WHAT THE TASK REQUIRES
Each line from the opening of the material through the line holding "Власти Москвы выставили на продажу здание" needs to be returned exactly, with the pictures left out.
:: RECORDED DATA
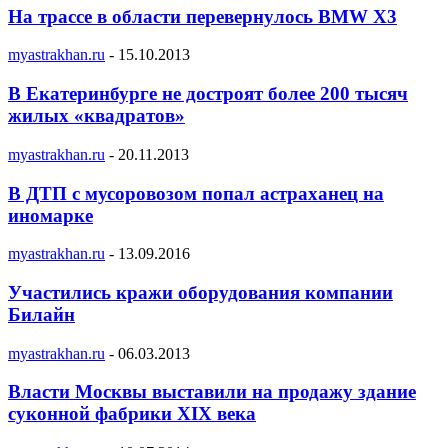
На трассе в области перевернулось BMW X3
myastrakhan.ru
-
15.10.2013
В Екатеринбурге не достроят более 200 тысяч
жилых «квадратов»
myastrakhan.ru
-
20.11.2013
В ДТП с мусоровозом попал астраханец на
иномарке
myastrakhan.ru
-
13.09.2016
Участились кражи оборудования компании
Билайн
myastrakhan.ru
-
06.03.2013
Власти Москвы выставили на продажу здание
суконной фабрики XIX века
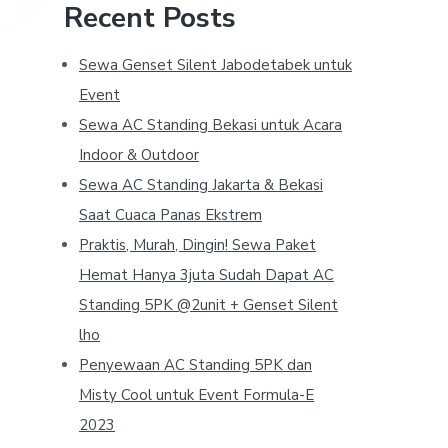
Recent Posts
Sewa Genset Silent Jabodetabek untuk
Event
Sewa AC Standing Bekasi untuk Acara
Indoor & Outdoor
Sewa AC Standing Jakarta & Bekasi
Saat Cuaca Panas Ekstrem
Praktis, Murah, Dingin! Sewa Paket
Hemat Hanya 3juta Sudah Dapat AC
Standing 5PK @2unit + Genset Silent
lho
Penyewaan AC Standing 5PK dan
Misty Cool untuk Event Formula-E
2023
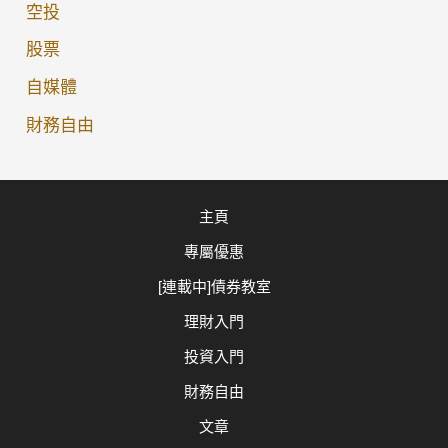
空投
股票
自媒體
財務自由
主頁
專屬優惠
[連載中]債券教室
理財入門
投資入門
財務自由
文章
::::
EXERCISE RESULT
На трассе в области перевернулось BMW X3
myastrakhan.ru
-
15.10.2013
В Екатеринбурге не достроят более 200 тысяч
жилых «квадратов»
myastrakhan.ru
-
20.11.2013
В ДТП с мусоровозом попал астраханец на
иномарке
myastrakhan.ru
-
13.09.2016
Участились кражи оборудования компании
Билайн
myastrakhan.ru
-
06.03.2013
Власти Москвы выставили на продажу здание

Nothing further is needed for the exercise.